Lantas pada tanggal 2 September 1964, Soebandrio memberikan ultimatum keras ke armada Inggris pimpinan HMS Victorious jangan coba-coba lagi lewat Selat Sunda saat perjalanan kembali ke Singapura atau akan tanggung konsekuensinya.
Ucapan Soebandrio bukan isapan jempol belaka, setelah pernyataan keras itu dilontarkan, armada Angkatan Laut Republik Indonesia (ALRI) langsung menggelar latihan militer skala besar di Selat Sunda untuk menunjukkan seriusnya ultimatum tersebut.
Reaksi Inggris menanggapi hal ini acuh tak acuh, bahkan Pangeran Louis Mountbatten (Paman dari Pangeran Charles) nekat berkata bahwa Inggris akan malu besar jika armada HMS Victorious pulang tak berani lewat Selat Sunda.
Ia berpendapat hal tersebut merupakan penghinaan martabat angkatan laut Inggris.
Tapi jawaban dari Louis Mountbatten itu mendapat reaksi negatif dari para perwira di AL Inggris sendiri.
Para perwira itu mengingatkan bahwa jika HMS Victorious masih bebal dan nekat lewat Selat Sunda maka ancaman tenggelamnya flagship Royal Navy itu segera terjadi.

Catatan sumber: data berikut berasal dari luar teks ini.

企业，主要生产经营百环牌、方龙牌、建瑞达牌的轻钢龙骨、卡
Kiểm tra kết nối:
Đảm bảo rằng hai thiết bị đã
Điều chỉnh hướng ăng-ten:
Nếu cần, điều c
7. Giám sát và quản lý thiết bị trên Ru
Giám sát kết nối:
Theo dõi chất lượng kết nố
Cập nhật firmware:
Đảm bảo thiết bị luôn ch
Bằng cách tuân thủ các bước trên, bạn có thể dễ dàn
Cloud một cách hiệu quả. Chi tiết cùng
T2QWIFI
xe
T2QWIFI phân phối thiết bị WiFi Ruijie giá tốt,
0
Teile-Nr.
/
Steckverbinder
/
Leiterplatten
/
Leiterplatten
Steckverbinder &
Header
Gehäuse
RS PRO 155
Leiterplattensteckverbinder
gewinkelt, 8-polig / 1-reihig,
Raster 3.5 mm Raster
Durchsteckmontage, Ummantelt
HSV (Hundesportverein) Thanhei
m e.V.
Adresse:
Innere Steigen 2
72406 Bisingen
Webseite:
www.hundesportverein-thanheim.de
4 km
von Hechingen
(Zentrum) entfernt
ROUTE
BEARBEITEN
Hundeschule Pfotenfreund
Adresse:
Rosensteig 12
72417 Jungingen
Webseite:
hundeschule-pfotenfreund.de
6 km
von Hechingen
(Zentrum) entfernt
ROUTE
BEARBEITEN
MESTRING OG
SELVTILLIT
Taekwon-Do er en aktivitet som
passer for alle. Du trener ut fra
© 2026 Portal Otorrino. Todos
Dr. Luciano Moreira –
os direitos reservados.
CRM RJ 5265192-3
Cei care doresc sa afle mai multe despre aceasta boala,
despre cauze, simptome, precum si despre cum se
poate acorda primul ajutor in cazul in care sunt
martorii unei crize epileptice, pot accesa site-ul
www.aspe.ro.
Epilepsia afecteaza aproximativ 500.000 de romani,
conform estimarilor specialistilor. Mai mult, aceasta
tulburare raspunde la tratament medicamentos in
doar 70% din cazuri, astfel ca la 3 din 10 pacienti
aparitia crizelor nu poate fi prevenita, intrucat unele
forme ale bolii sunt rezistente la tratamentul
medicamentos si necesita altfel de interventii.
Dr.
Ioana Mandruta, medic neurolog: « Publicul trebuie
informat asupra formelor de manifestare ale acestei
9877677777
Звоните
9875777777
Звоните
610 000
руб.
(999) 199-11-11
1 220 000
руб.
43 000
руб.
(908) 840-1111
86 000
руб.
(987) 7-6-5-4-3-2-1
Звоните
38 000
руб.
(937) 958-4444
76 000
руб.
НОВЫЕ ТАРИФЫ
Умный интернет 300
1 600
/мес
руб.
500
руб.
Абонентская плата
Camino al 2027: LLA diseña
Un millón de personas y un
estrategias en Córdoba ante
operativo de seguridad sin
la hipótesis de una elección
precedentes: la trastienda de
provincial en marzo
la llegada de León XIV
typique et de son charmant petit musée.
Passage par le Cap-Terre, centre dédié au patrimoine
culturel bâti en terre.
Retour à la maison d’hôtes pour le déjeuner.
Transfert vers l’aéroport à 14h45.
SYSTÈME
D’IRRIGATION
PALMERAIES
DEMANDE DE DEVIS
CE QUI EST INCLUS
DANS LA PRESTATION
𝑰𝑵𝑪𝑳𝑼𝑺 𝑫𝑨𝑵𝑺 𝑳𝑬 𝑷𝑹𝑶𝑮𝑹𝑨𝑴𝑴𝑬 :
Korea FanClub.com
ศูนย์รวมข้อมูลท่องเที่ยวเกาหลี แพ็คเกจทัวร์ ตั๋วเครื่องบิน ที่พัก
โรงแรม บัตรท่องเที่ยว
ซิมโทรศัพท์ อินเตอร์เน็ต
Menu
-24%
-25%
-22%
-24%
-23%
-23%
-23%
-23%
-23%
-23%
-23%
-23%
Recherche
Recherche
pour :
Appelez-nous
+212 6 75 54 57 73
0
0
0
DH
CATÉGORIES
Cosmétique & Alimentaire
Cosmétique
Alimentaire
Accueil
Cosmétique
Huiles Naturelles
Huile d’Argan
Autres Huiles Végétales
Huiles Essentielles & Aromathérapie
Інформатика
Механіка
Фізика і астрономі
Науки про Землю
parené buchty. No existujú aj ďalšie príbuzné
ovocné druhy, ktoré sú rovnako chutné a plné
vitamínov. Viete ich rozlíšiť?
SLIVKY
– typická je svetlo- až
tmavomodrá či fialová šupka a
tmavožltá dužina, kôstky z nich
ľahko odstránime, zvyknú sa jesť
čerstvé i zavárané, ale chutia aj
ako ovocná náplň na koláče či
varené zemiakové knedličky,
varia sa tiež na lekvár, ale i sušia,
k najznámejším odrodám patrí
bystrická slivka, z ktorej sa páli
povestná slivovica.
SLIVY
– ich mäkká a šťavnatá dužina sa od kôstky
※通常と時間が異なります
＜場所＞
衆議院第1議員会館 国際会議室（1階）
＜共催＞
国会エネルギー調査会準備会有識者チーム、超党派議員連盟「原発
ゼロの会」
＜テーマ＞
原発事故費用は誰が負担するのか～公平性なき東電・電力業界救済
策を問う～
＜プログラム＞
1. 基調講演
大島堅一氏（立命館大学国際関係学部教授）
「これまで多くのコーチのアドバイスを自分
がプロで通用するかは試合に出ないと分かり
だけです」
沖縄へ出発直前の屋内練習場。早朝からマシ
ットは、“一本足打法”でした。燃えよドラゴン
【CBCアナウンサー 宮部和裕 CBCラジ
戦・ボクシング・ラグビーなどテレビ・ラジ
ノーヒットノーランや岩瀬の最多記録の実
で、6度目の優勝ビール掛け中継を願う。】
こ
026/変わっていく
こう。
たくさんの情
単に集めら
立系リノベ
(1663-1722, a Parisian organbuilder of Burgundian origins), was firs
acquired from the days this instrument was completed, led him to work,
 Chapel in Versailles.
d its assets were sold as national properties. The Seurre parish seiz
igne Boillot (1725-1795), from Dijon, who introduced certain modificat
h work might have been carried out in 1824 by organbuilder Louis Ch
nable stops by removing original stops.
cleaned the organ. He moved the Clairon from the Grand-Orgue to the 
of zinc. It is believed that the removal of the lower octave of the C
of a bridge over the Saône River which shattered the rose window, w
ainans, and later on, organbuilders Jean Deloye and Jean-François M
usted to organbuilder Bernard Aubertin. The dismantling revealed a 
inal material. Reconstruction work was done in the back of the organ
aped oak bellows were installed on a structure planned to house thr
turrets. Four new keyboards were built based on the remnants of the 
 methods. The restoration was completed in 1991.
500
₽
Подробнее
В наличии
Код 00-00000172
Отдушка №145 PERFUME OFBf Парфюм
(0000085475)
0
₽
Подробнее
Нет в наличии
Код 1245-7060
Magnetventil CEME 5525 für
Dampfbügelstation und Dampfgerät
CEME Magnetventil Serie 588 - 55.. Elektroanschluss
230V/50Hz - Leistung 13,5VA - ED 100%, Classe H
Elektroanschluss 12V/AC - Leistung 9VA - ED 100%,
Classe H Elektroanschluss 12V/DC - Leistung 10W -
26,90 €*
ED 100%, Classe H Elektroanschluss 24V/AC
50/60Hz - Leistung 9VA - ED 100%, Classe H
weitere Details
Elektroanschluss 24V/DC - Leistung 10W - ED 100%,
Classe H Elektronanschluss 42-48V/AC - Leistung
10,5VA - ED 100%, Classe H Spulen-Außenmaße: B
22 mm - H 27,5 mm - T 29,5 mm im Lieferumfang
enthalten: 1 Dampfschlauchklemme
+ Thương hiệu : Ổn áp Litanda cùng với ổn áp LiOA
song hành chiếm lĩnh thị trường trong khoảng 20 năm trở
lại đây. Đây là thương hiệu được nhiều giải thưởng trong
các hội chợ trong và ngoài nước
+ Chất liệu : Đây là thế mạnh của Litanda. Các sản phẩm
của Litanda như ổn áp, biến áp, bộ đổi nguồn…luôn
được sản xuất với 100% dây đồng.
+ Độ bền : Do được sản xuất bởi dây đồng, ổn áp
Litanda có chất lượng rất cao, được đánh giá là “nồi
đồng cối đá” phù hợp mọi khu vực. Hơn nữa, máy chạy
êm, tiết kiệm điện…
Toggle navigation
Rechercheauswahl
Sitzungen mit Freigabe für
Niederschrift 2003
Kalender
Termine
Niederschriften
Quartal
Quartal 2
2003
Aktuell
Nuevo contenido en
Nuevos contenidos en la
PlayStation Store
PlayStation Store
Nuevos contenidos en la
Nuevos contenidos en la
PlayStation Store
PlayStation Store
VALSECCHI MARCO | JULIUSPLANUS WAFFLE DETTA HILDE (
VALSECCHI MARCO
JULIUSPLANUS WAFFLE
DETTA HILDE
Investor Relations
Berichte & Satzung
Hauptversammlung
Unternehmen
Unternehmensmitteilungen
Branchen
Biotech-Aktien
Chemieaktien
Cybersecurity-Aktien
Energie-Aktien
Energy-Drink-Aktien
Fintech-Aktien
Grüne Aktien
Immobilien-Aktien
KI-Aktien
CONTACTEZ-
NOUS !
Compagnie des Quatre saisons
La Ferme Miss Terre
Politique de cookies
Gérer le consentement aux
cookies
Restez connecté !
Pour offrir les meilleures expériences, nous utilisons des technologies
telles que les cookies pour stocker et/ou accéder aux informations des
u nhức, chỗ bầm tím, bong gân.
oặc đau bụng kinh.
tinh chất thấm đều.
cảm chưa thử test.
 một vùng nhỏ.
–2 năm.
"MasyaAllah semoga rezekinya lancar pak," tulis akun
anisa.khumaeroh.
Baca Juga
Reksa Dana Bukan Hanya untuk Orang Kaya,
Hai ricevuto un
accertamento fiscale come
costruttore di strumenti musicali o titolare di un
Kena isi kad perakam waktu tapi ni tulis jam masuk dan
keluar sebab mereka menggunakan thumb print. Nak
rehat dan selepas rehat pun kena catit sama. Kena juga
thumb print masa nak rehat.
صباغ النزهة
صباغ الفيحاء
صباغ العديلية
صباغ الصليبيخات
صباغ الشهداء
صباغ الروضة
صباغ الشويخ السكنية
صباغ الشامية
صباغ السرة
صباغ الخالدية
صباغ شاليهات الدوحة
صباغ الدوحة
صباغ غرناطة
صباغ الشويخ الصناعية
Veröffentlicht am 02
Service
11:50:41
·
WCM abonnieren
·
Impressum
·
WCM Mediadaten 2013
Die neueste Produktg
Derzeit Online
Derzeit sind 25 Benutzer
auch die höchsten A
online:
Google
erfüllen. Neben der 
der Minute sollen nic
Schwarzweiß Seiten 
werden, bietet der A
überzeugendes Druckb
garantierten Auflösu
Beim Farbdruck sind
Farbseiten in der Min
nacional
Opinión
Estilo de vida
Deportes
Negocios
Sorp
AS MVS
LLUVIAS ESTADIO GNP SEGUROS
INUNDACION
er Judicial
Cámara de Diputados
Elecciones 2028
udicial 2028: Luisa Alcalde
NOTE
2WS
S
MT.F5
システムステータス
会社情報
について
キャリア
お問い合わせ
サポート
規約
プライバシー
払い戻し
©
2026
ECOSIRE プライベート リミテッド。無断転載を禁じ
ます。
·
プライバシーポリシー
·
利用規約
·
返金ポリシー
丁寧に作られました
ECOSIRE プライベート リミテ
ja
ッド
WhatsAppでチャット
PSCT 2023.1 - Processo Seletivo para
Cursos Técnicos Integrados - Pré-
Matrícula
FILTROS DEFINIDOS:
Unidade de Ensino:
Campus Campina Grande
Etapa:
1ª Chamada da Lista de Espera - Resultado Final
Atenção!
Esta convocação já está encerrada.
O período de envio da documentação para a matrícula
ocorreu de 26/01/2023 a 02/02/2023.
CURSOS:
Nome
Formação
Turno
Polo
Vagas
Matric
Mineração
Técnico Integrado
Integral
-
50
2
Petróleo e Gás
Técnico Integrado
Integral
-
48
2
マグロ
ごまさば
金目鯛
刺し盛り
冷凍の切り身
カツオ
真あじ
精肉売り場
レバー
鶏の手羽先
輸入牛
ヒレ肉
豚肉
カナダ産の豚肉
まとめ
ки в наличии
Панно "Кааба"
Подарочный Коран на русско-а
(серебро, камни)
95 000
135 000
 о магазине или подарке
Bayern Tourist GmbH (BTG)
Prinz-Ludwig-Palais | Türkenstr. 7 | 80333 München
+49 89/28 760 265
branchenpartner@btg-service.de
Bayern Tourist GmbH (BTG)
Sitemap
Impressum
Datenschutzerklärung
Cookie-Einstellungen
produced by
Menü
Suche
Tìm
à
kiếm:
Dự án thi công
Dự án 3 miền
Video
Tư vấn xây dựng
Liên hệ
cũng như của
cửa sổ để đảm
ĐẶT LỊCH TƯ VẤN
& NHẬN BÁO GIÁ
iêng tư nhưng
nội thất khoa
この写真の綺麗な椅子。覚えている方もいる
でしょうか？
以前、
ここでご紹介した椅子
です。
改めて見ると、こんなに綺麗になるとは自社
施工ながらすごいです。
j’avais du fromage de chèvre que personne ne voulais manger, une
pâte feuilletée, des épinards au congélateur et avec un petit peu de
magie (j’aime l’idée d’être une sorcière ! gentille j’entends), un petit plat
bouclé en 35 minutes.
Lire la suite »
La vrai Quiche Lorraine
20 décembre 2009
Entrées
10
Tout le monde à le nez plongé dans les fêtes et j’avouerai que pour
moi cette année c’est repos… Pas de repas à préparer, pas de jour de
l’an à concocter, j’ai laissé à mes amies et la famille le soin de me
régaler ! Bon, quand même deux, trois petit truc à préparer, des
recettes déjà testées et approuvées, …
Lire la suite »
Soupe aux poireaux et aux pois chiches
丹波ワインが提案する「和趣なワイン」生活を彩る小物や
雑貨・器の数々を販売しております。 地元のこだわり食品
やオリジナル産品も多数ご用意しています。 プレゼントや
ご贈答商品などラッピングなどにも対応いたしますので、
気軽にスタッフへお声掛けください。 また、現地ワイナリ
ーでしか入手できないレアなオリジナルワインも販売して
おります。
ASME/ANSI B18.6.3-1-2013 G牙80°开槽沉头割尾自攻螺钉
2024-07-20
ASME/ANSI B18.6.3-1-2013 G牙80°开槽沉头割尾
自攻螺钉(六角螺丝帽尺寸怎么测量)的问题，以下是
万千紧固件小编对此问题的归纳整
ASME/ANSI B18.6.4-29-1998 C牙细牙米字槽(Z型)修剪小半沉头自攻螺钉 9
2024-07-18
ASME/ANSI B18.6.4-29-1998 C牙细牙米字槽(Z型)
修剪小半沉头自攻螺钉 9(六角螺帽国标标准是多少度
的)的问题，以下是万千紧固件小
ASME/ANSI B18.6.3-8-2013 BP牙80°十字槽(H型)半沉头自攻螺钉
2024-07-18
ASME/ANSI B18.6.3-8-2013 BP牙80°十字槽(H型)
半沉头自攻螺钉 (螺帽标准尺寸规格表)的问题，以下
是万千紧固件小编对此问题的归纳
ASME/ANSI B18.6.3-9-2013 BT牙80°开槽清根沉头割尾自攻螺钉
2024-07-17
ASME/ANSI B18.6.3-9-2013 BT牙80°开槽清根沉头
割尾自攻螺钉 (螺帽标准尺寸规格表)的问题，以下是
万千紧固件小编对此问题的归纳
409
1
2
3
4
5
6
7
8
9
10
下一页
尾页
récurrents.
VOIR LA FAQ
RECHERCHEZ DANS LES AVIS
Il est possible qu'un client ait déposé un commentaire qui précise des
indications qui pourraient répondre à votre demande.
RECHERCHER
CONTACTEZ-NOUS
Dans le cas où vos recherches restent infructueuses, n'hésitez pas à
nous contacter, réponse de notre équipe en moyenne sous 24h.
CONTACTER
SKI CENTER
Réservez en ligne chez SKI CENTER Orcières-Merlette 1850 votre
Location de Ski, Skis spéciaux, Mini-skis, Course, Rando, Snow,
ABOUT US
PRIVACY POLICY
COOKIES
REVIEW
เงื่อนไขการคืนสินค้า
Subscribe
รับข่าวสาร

Parlemen Inggris juga berpendapat sama bahwa lewatnya HMS Victorious di Selat Sunda bisa membawa Inggris ke peperangan yang tak perlu terjadi.
Kekahawatiran ini dinilai wajar karena Angkatan Perang Indonesia punya segudang alat utama sistem senjata (alutsista) macam pembom Tupolev Tu-16 dan kapal cepat rudal Komar Class yang punya senjata khusus untuk membabat kapal induk.
Tapi keinginan Pangeran Mountbatten sudah tak bisa dibendung lagi, mau tak mau Menhan Inggris saat itu, Peter Thorneycroft, kepala staf Royal Navy David Luce dan perwira tinggi Royal Navy, Varyl Begg langsung merencanakan operasi pengamanan lewatnya HMS Victorious di Selat Sunda.